Brüksel'de Erdoğan ve Biden'ın yapacağı görüşmeden beklentilere ilişkin soru üzerine de Kılıç, iki ismin birbirini tanıdığını, Biden'ın, rahatsızlığı döneminde Erdoğan'ı evinde ziyaret ettiğini anımsattı.
Biden'in, 15 Temmuz 2016'daki darbe girişimi sonrasında Türkiye'ye geldiğinde ABD'nin bu konudaki eksikleri ve hatalarından dolayı "özür dilediğini" belirten Kılıç, "İnanıyorum ki özeldeki görüşmede (Biden) bazı şeyleri işitecektir, Biden'ın yaptığı bazı açıklamalarıyla ilgili (Erdoğan) tamamıyla popülist bir yaklaşımla yapıldığını söyleyecektir. Seçim döneminde Türkiye'deki demokrasimizle ilgili sarf ettiği sözler de seçim heyecanı içinde kaçırılmış sözler olarak görmek istiyoruz" görüşünü dile getirdi.
"RUSYA İLE OLAN İLİŞKİLERİMİZ ABD'YE ALTENATİF DEĞİL"
Rusya'yla ilişkiler nedeniyle Türkiye'nin yön değiştirdiği eleştirilerinin doğru olmadığını belirten Kılıç, Türkiye ile Rusya arasında kimi sıkıntılı konular olmasına karşın ilişkilerin açık sözlülükle yürütüldüğünü belirtti:
"Neden NATO üyeliğine ilişkin yükümlülüklerimizi yerine getirirken en yakın komşularımızla ilişkilerimizi iyi yürütmeyelim. Mesela Almanya, Kuzey Akım-2 projesini devam ettiriyor, neden eksen kayması Almanya'ya sorulmuyor? Zaman zaman Cumhurbaşkanımız ile Putin'in fikir ayrılığı olduğu noktalar da şeffaf şekilde paylaşılıyor.
Rusya ile olan ilişkilerimiz ABD'ye alternatif değil. Uluslararası siyasette böyle bir rekabet yok. Rusya'yla anlaşmazlık noktalarımızı, ama anlaşabileceğimiz noktaları da biliyoruz. Kırım'ın ilhakını hiçbir zaman tanımayacağız, oradaki soydaşlarımız, dindarlarımızı da yakından takip ediyoruz."
NORMALLEŞME: MISIR'A GİTMEK İSTERİZ
Mısır'la normalleşme kapsamında karşılıklı ziyaretler olup olmayacağı konusundaki soru üzerine de Kılıç, Dışişleri Bakanlığı'nın bazı temaslar yürüttüğünü ifade etti.
Kılıç, "Biz de bu noktada Meclis başkanımızla görüştük ve dostluk grubu kuruldu. Görüşmemizin karşılıklı verim sağlaması lazım. Bunları değerlendiriyoruz. Kanaatim odur ki ilerleyen süreç içinde mümkün olması durumunda Mısır'a gitmek isteriz" dedi.

Verilen Veriler:
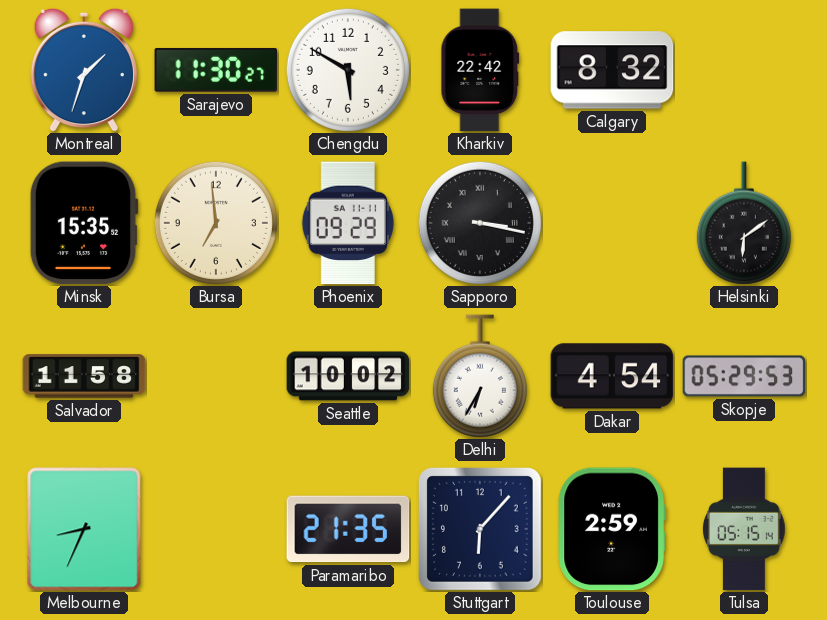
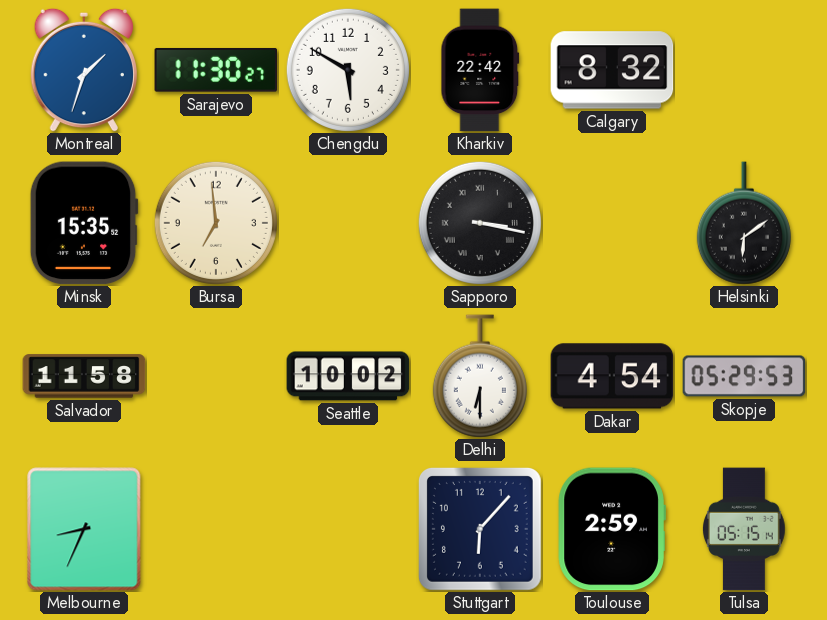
Phoenix: 09:29 -> none
Delhi: 6:35 -> 6:30
Paramaribo: 21:35 -> none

Yapılacak İşler:
(A) Metin bölümünde "Biden'in, 15 Temmuz" ile başlayıp "görüşünü dile getirdi." ile biten kısmı hiç değiştirmeden yinele.
(B) Metin bölümüne göre Kuzey Akım-2 projesini devam ettiren ülke hangisidir?
Liste, metinden bağımsız ayrı bir malzemedir.

Verilen Yanıtlar:
(A)
Biden'in, 15 Temmuz 2016'daki darbe girişimi sonrasında Türkiye'ye geldiğinde ABD'nin bu konudaki eksikleri ve hatalarından dolayı "özür dilediğini" belirten Kılıç, "İnanıyorum ki özeldeki görüşmede (Biden) bazı şeyleri işitecektir, Biden'ın yaptığı bazı açıklamalarıyla ilgili (Erdoğan) tamamıyla popülist bir yaklaşımla yapıldığını söyleyecektir. Seçim döneminde Türkiye'deki demokrasimizle ilgili sarf ettiği sözler de seçim heyecanı içinde kaçırılmış sözler olarak görmek istiyoruz" görüşünü dile getirdi.

(B) Almanya